*Page extract*
[Start of section]
# Best USB-C to headphone jack accessory for 2021 iPad Pro?



## Composer 2021 (May 28, 2021)

I ordered Apple's USB-C to headphone jack dongle to go along with my iPad Pro, and I am not happy. Some apps have significant audio delay and crackling noises (damn you to whoever thought about taking away the headphone jack). YouTube is the worst offender I have noticed so far - can't get 5 seconds into a video without another crackle and the audio keeps going an entire second after I pause the video. I noticed that the audio delay in Minecraft varies a little bit. Could this be a hardware issue with the dongle or a lack of software optimization for this brand new iPad? I just updated it to iOS 14.6 if that means anything.


----------



## Composer 2021 (May 28, 2021)

It may be partly due to streaming issues. I have never had a device that handled streaming lag by having crackling audio before. The issue doesn't seem to fix itself even when I pause something for a while to let it "buffer", which is not acceptable.


----------



## rsg22 (May 28, 2021)

I have the new iPad Pro and the same Apple USB-C headphone dongle. I've been using YouTube quite a bit, listening to concerts and other videos, and haven't had issues. No crackles or delays in stopping the video. However I did just fire up Minecraft with the headphones plugged in, and immediately noticed a significant delay with the audio. Unplugged the headphones and the delay went away. Plugged them back in and the delay did not return, so it appears unplugging and re-plugging the headphones fixed the delay at least temporarily. I'm still on iPad OS 14.5.1 by the way


----------



## Composer 2021 (May 28, 2021)

I found with Minecraft that the delay varies.


----------



## Composer 2021 (May 28, 2021)

I'm also having a lot of video streaming issues. Everything wants to refuse to stream in HD at first. Maybe an issue between the new 5G modem and my house's 4G router?


----------



## Composer 2021 (May 28, 2021)

Now YouTube is working fine. I reckon the audio lag is _completely _random. I really hope there is a fix.


----------



## Martin S (May 29, 2021)

I just got the same adapter for my new iPad Pro 2021(iOS 14.5) today, and experienced the same crackling sounds randomly and only once experienced delay (and crackling) on one video from within StaffPad (tutorials video). However, after rebooting the iPad there’s no delay on videos anymore, either from YouTube or Disney+. The crackling sound still appears randomly but disappears when unplugging and replugging the adapter. Strange…

Also; even though it appears to be plugged in properly with a little click, the usb-c side of the adapter can be wiggled a bit while in the socket on the iPad. Wondering if this could be the culprit?
[End of section]
*Activities*
- 1) In the forum thread about the iPad Pro headphone dongle, what is the stretch from "I'm also having" through "there is a fix."? Copy it word for word.
- 2) How might the forum thread about the iPad Pro headphone dongle go on? Carry it on from where it stops.

*Data records*
[Start of section]
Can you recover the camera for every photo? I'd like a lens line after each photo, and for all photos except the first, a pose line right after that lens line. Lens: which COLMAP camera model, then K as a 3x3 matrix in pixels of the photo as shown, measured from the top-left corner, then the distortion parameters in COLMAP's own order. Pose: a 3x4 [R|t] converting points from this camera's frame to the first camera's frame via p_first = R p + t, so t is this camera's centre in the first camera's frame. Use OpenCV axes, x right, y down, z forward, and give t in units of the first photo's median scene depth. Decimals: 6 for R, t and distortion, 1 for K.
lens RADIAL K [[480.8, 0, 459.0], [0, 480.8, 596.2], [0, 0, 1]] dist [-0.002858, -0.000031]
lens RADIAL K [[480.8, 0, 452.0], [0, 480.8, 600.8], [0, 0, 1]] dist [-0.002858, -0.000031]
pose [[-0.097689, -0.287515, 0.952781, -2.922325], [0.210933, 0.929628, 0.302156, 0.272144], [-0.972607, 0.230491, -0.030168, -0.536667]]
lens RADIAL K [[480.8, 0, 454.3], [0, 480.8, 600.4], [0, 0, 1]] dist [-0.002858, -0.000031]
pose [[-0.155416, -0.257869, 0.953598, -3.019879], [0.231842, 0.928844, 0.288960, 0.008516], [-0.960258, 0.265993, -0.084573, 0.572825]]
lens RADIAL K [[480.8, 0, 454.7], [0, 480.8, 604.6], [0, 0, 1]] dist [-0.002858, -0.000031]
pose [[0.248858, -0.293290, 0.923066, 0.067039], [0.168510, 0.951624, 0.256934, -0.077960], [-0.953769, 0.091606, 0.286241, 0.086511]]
[End of section]
[Start of section]
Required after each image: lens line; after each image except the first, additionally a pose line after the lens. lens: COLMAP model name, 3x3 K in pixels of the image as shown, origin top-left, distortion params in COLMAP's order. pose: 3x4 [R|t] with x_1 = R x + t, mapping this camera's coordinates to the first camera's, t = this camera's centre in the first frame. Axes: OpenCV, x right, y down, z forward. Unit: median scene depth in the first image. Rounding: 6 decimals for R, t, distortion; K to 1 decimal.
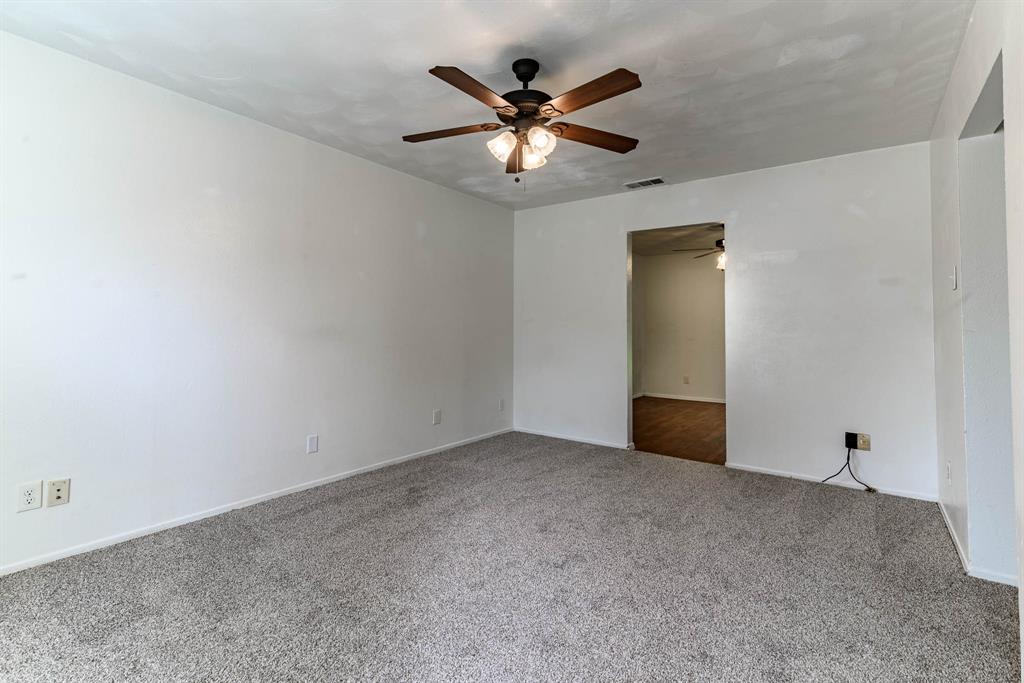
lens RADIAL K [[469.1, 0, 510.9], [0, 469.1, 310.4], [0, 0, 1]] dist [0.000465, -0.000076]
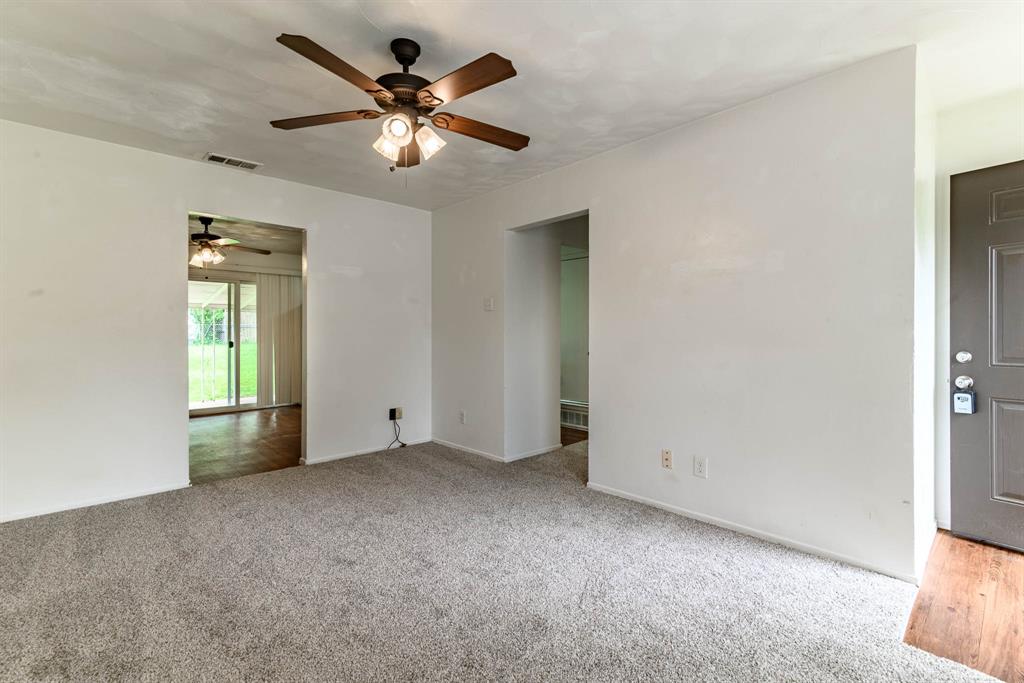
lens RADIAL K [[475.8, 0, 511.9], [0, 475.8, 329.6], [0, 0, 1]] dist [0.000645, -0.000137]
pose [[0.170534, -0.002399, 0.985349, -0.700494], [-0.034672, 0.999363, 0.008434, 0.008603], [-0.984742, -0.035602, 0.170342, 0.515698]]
[End of section]
*Results*
- 1)
I'm also having a lot of video streaming issues. Everything wants to refuse to stream in HD at first. Maybe an issue between the new 5G modem and my house's 4G router?


----------



## Composer 2021 (May 28, 2021)

Now YouTube is working fine. I reckon the audio lag is _completely _random. I really hope there is a fix.

- 2)
When plugging in my Audient Evo4 audio interface directly via usb-c, there’s no such problems at all.


----------



## Composer 2021 (May 30, 2021)

I think the problem is purely a digital/software one. On YouTube, it can work fine for an entire video and start lagging and crackling as soon as I open a new video.


----------



## jonnybutter (May 30, 2021)

I have used both an Anker multi-port dingus and the apple headphone one. No software problems like you describe, but plenty of others. May I just say that I am not a fan of iOS? It’s buggy as hell and poorly thought out. Not great on a phone, though bearable. But on the iPad - 👎🏻.


----------



## jaketanner (Jun 4, 2021)

Martin S said:


> Also; even though it appears to be plugged in properly with a little click, the usb-c side of the adapter can be wiggled a bit while in the socket on the iPad.


Same issue here...I also have some crackling, but it's when using it as a Roku remote and headphone port. There is a lag between video and audio.


----------



## GingerMaestro (Jun 10, 2021)

Hey
Just finding this thread. I have just bought a new iPad Pro. Could someone recommend the best Dongle with a headphone Jack and USBC charging hole, so you can listen to music and charge at the same time. They all seem to get mixed reviews on Amazon etc...

Ultimately I will want to plug a midi keyboard, headphone and charger into my iPad. Has anyone had much success with regular usbc hubs ?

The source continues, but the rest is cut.